The estate only learned about the book project in October 2016.
The judge eventually ordered that all drafts, emails, attachments, and documents related to the book be produced by Robson, but an estate request to forensically examine the choreographer’s computer was denied.
Robson’s lawsuit, which was later joined by fellow accuser James Safechuck, was ultimately tossed out of court.
In Leaving Neverland Robson and Safechuck accuse the King Of Pop of sexual abuse at the Neverland ranch over several years.
Jackson bought the Sycamore Ranch after ‘falling in love’ with the place while filming Say Say Say with Paul McCartney.
A huge fan of Peter Pan, Jackson vowed to turn the home into a real Neverland.

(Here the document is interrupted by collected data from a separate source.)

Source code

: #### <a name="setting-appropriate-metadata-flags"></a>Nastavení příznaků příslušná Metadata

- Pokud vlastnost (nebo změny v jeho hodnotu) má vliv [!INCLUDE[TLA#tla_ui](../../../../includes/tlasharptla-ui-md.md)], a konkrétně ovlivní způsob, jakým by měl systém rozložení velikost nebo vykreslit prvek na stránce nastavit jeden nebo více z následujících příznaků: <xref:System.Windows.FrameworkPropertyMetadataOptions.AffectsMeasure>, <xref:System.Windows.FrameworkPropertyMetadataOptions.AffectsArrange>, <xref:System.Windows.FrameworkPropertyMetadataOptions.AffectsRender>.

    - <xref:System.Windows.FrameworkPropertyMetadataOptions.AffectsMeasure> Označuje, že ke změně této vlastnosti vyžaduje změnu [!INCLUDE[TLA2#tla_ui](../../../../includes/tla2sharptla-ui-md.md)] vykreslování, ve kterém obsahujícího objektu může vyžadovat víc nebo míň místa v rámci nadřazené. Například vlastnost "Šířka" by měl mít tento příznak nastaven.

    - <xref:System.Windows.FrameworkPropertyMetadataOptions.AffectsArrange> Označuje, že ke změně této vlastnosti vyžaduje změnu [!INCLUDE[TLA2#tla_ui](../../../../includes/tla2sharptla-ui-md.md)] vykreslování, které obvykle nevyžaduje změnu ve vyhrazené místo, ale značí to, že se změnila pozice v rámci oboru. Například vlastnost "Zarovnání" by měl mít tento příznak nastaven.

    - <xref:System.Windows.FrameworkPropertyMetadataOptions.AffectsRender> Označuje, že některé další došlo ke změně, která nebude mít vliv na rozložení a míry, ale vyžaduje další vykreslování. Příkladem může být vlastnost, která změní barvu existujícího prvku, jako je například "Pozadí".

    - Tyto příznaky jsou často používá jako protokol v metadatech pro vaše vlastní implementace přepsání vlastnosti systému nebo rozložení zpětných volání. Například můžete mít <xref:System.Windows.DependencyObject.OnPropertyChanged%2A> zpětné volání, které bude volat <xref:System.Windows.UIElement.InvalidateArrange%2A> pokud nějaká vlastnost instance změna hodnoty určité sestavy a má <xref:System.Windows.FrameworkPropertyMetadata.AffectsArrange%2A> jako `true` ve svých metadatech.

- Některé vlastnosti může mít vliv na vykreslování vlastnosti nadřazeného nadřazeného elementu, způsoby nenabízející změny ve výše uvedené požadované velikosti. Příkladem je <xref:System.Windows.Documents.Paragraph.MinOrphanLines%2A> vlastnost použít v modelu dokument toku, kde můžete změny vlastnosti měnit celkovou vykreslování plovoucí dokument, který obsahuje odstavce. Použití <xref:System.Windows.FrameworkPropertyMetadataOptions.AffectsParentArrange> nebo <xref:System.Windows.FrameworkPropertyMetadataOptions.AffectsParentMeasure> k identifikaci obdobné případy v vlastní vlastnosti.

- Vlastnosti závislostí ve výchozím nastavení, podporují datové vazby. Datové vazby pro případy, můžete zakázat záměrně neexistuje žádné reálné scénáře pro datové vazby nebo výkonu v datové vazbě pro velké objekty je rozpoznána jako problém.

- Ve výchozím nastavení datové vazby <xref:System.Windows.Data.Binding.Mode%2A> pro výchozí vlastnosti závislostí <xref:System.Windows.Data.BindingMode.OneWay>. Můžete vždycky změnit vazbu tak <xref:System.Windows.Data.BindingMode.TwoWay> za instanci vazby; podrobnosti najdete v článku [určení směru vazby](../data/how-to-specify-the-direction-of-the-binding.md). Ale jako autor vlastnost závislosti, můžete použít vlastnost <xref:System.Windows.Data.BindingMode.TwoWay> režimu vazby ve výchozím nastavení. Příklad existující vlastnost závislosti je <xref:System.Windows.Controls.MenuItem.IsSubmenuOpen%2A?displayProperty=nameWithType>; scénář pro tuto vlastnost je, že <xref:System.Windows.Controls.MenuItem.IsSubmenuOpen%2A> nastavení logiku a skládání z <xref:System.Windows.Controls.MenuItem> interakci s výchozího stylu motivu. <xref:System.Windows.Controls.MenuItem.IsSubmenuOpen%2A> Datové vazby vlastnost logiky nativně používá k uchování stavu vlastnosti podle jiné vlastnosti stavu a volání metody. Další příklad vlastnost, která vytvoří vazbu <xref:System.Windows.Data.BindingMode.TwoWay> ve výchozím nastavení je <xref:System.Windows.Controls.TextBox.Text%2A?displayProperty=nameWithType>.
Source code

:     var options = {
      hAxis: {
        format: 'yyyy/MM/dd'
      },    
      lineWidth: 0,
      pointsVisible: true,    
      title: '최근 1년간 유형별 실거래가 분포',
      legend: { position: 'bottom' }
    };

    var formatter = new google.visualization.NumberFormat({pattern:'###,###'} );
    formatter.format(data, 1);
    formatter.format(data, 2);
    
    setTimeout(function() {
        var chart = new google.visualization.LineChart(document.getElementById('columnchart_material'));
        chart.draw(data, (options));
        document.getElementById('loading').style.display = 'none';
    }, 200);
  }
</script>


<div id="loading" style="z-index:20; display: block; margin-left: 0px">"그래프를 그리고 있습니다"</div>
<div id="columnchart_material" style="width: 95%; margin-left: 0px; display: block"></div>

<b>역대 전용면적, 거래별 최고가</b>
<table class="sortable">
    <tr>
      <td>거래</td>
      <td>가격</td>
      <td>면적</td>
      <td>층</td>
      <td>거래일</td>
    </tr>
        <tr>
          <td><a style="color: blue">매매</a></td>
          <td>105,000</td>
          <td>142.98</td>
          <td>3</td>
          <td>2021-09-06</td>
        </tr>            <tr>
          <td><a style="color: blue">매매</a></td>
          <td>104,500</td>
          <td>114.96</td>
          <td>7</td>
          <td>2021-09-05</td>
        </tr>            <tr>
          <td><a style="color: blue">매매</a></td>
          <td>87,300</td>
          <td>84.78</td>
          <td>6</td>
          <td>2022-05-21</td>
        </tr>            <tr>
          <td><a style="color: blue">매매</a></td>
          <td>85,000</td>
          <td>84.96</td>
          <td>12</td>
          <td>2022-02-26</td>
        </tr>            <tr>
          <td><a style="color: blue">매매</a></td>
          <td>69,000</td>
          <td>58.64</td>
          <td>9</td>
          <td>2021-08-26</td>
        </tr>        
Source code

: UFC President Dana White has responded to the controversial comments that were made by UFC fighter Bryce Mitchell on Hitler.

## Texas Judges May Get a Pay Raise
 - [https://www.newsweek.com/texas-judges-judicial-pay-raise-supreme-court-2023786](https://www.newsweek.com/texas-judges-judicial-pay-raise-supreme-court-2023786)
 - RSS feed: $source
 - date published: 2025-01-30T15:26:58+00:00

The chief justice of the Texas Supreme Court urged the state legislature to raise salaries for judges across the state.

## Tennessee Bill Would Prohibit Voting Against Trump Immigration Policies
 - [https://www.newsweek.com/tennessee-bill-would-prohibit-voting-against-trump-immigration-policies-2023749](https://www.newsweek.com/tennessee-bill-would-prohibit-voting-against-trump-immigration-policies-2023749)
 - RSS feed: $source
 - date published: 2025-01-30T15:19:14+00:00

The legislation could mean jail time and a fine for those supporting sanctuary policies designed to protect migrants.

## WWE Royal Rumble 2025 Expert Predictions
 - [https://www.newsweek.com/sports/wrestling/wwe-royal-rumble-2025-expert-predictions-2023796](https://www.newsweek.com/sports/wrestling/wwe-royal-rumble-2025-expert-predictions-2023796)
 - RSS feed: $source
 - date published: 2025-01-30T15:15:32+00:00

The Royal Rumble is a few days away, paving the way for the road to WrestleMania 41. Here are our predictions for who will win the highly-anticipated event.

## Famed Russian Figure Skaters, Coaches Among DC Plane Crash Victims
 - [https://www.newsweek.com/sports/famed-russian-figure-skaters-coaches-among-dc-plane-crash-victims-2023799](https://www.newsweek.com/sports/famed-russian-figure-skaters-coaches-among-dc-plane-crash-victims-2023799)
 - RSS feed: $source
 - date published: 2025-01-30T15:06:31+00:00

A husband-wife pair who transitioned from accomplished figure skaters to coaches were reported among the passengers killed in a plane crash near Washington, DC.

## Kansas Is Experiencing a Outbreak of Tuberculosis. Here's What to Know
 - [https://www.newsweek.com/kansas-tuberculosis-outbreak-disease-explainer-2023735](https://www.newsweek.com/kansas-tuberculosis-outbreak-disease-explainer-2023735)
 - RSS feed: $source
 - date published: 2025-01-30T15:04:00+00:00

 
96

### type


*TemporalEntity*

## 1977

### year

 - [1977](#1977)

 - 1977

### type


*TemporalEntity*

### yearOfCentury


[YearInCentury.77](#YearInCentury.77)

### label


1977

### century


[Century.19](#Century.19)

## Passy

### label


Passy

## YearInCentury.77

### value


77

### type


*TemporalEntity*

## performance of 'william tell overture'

The 2,800 acre estate – four times the size of Monaco – has 67,000 sycamore trees and features a sepia savannah which slopes up to a 3,000 feet peak that Jackson dubbed Mount Katherine – as homage to his mother.
In 2003 Jackson allowed British broadcaster Martin Bashir to film his daily life and interactions with children at Neverland.
In the interview he defended ‘sleeping with children’ as a natural part of his life.
However, two years later cancer survivor Gavin Arvizo accused him of abusing him, which lead to his child molestation trial in Santa Maria in 2005.
He was cleared on all counts, but never returned to Neverland.